▶ [PASSAGE FOR REVIEW]
Summary of the Newly-Introduced Senate Immigration Bill

Here is a short summary of the Senate immigration bill released to the general public late last night. Keep in mind that this is just proposed legislation, and no one can or should apply for anything yet. We’ve a long way to go before this legislation becomes reality.

Title I Border Security

This title provides for phased in border security measures that will achieve and maintain effective control in high risk border sectors of the Southern border.

  • Border Plan: Stage one requires the Secretary of DHS to develop a Comprehensive Border Security Strategy and Southern Border Fencing Strategy that must be submitted to Congress before the registration period for Registered Provisional Immigrants (RPI) begins. These strategies must be designed to achieve an ability to achieve persistent surveillance of the border using both technology and human resources and to achieve a 90% effectiveness rate for apprehensions and returns in high risk border sectors. This bill appropriates $3 billion for this plan. The Secretary’s plan must be operational before any RPIs may apply for adjustment of status.
  • Triggers: In addition, the Secretary must develop and implement a fencing plan (up to $1.5 billion); Everify must be mandatory and operational; and biographic entry-exit at air and seaports must be implemented before RPIs may adjust to permanent residence.
  • Southwest Governors Commission: After five years, if the specified goals of 90% effectiveness and persistent surveillance have not been met, a Southern Border Security Commission will be established to make further recommendations for achieving the targets. The Commission will recommend up to $2 billion in additional spending that would be available achieve the border security goals if they have not yet been met.
  • Additional Resources: To further ensure completion of these targets, Border Patrol personnel and resources will be increased, additional funding for border prosecutions in the Tucson sector are funded, and the authority of the National Guard to assist in border security operations is codified.
  • Civil Rights: To protect the integrity of the system, additional resources and training will be devoted to implementing a DHS-wide use of force policy and associated training in appropriate use of force, individual rights, and sensitivity to cultural and environmental impact of federal operations on border communities. A Border Oversight Taskforce is established to take testimony and conduct hearings in order to review and recommend changes to existing border policies. The current duties of the USCIS Ombudsman’s office will be expanded to encompass all DHS immigration functions.

Title II Legalization (Registered Provisional Immigrant program) and Legal Immigration

  • This title provides a path to citizenship for the 11.5 million undocumented workers in the United States. This title establishes a new framework for future legal immigration that maximizes the number of visas made available annually to persons in family, employment, and a new merits based visa category. In addition to the current family and employment based systems, two additional “merit-based systems” would be created.

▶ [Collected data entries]
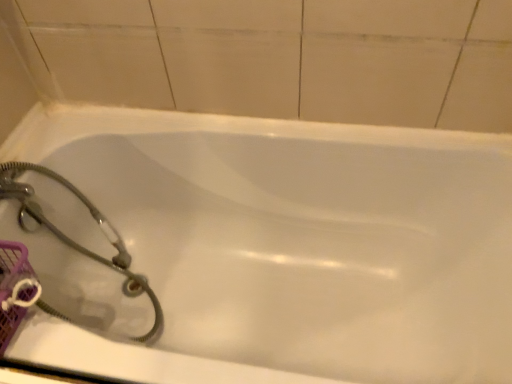
The image size is (512, 384). What do you see at coordinates (74, 241) in the screenshot?
I see `metallic gray hose at lower left` at bounding box center [74, 241].

This screenshot has height=384, width=512. Identify the location of metallic gray hose at lower left. (74, 241).

Find the location of `metallic gray hose at lower left`. metallic gray hose at lower left is located at coordinates (74, 241).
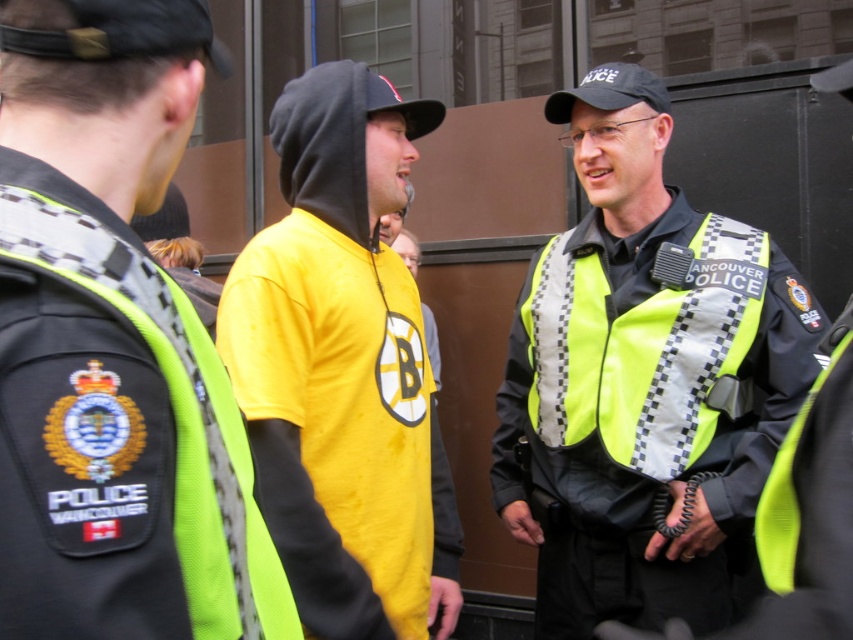
Can you confirm if yellow fabric shirt at center is bigger than neon yellow reflective vest at center?

Yes, yellow fabric shirt at center is bigger than neon yellow reflective vest at center.

Does point (376, 572) lie behind point (553, 445)?

No.

I want to click on yellow fabric shirt at center, so click(343, 368).

Locate an element on the screen. The width and height of the screenshot is (853, 640). yellow fabric shirt at center is located at coordinates (343, 368).

Can you confirm if reflective yellow vest at center is positioned above neon green fabric vest at center?

Yes.

Does point (548, 365) lie in front of point (109, 609)?

No.

The image size is (853, 640). What do you see at coordinates (643, 381) in the screenshot?
I see `reflective yellow vest at center` at bounding box center [643, 381].

Find the location of a particular element. reflective yellow vest at center is located at coordinates (643, 381).

Does neon green fabric vest at center have a greater width compared to neon yellow reflective vest at center?

No, neon green fabric vest at center is not wider than neon yellow reflective vest at center.

Is neon green fabric vest at center to the left of neon yellow reflective vest at center from the viewer's perspective?

Indeed, neon green fabric vest at center is positioned on the left side of neon yellow reflective vest at center.

The width and height of the screenshot is (853, 640). Describe the element at coordinates (111, 444) in the screenshot. I see `neon green fabric vest at center` at that location.

The width and height of the screenshot is (853, 640). Find the location of `neon green fabric vest at center`. neon green fabric vest at center is located at coordinates (111, 444).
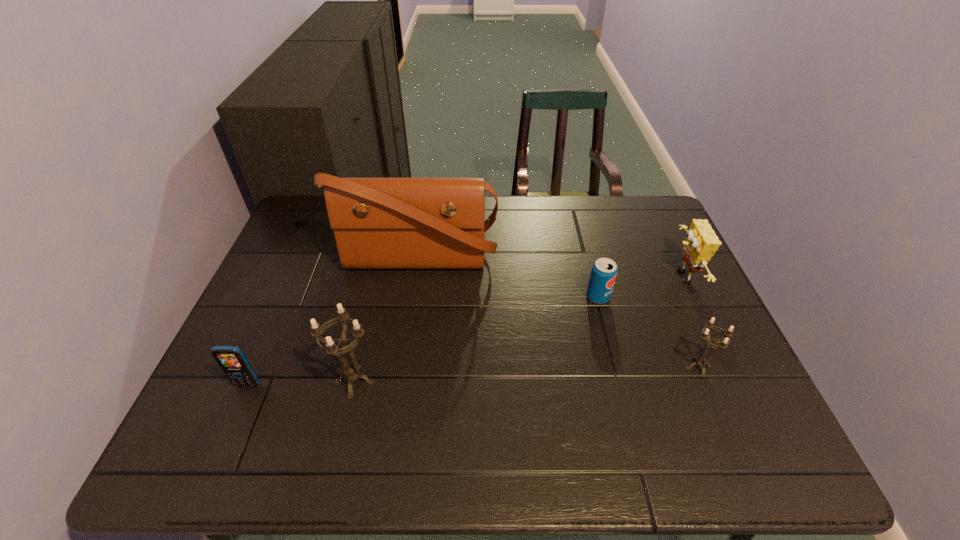
Please point a location where one more candle_holder can be added evenly. Please provide its 2D coordinates. Your answer should be formatted as a tuple, i.e. [(x, y)], where the tuple contains the x and y coordinates of a point satisfying the conditions above.

[(529, 374)]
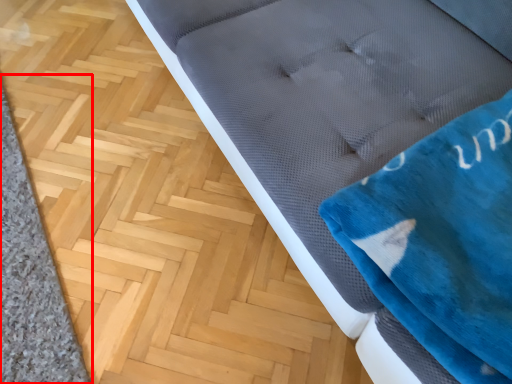
Question: In this image, where is doormat (annotated by the red box) located relative to cloth?

Choices:
 (A) right
 (B) left

Answer: (B)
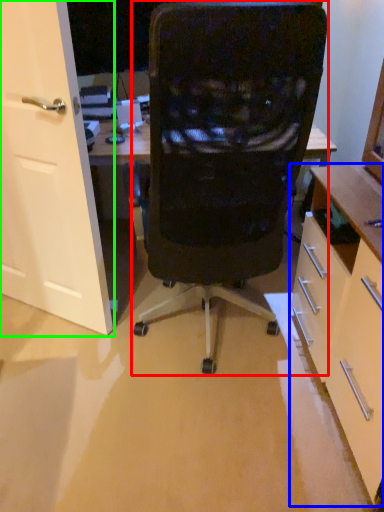
Question: Considering the real-world distances, which object is farthest from chair (highlighted by a red box)? cabinetry (highlighted by a blue box) or door (highlighted by a green box)?

Choices:
 (A) cabinetry
 (B) door

Answer: (B)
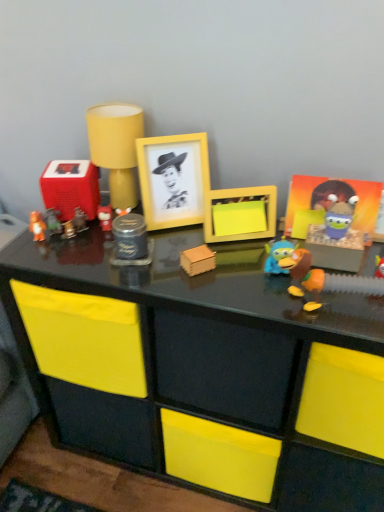
In order to click on free space on the front side of blue rubber duck at center, which is counted as the eleventh toy, starting from the left in this screenshot , I will do `click(297, 311)`.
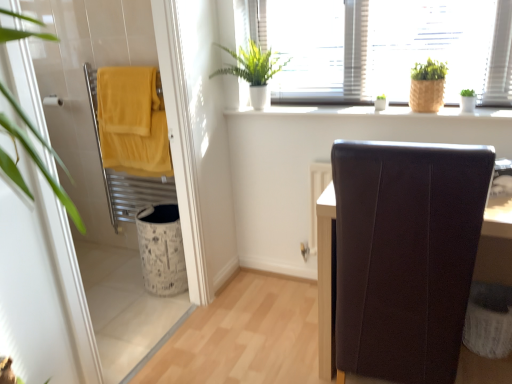
Identify the location of vacant space positioned to the left of brown leather chair at right. (258, 337).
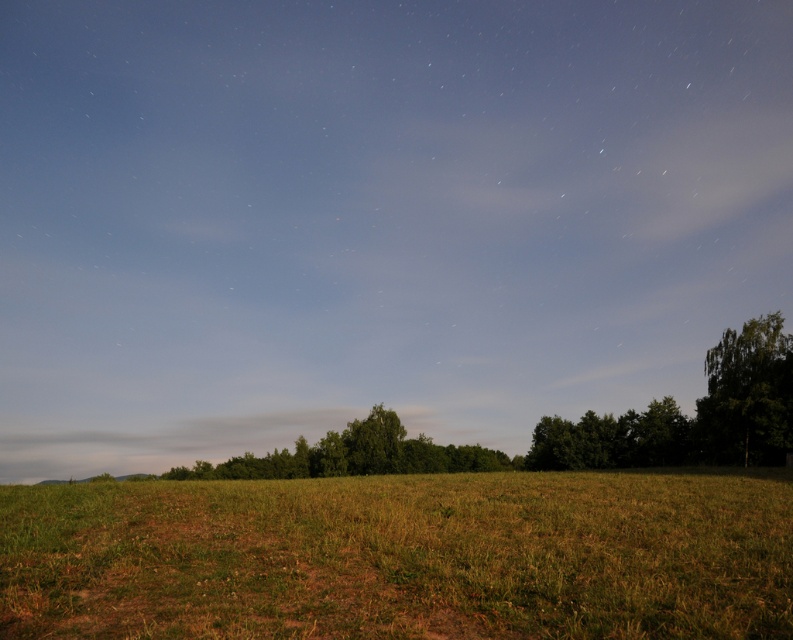
Question: Is green grassy field at lower center smaller than green leafy tree at center?

Choices:
 (A) no
 (B) yes

Answer: (B)

Question: Which point is closer to the camera taking this photo?

Choices:
 (A) (297, 461)
 (B) (715, 452)

Answer: (B)

Question: Considering the real-world distances, which object is closest to the green leafy tree at center?

Choices:
 (A) green leafy tree at right
 (B) green grassy field at lower center

Answer: (A)

Question: Can you confirm if green leafy tree at right is bigger than green leafy tree at center?

Choices:
 (A) yes
 (B) no

Answer: (B)

Question: Which point is farther to the camera?

Choices:
 (A) green leafy tree at right
 (B) green leafy tree at center
 (C) green grassy field at lower center

Answer: (B)

Question: Does green grassy field at lower center have a greater width compared to green leafy tree at right?

Choices:
 (A) yes
 (B) no

Answer: (A)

▶ [ACTIVITY LIST]
a. Transcribe everything in the Senate immigration bill summary from "Title I Border" down to "the Southern border.".
b. Answer these questions from the Senate immigration bill summary:
(i) How much money does the bill appropriate for the Secretary's border plan?
(ii) After how many years is a Southern Border Security Commission established if the goals have not been met?
(iii) How many undocumented workers does Title II provide a path to citizenship for?
Work only from the Senate immigration bill summary, not the entries.

▶ [RESPONSES TO THE EXERCISE]
a.
Title I Border Security

This title provides for phased in border security measures that will achieve and maintain effective control in high risk border sectors of the Southern border.

b.
(i) $3 billion
(ii) Five years
(iii) 11.5 million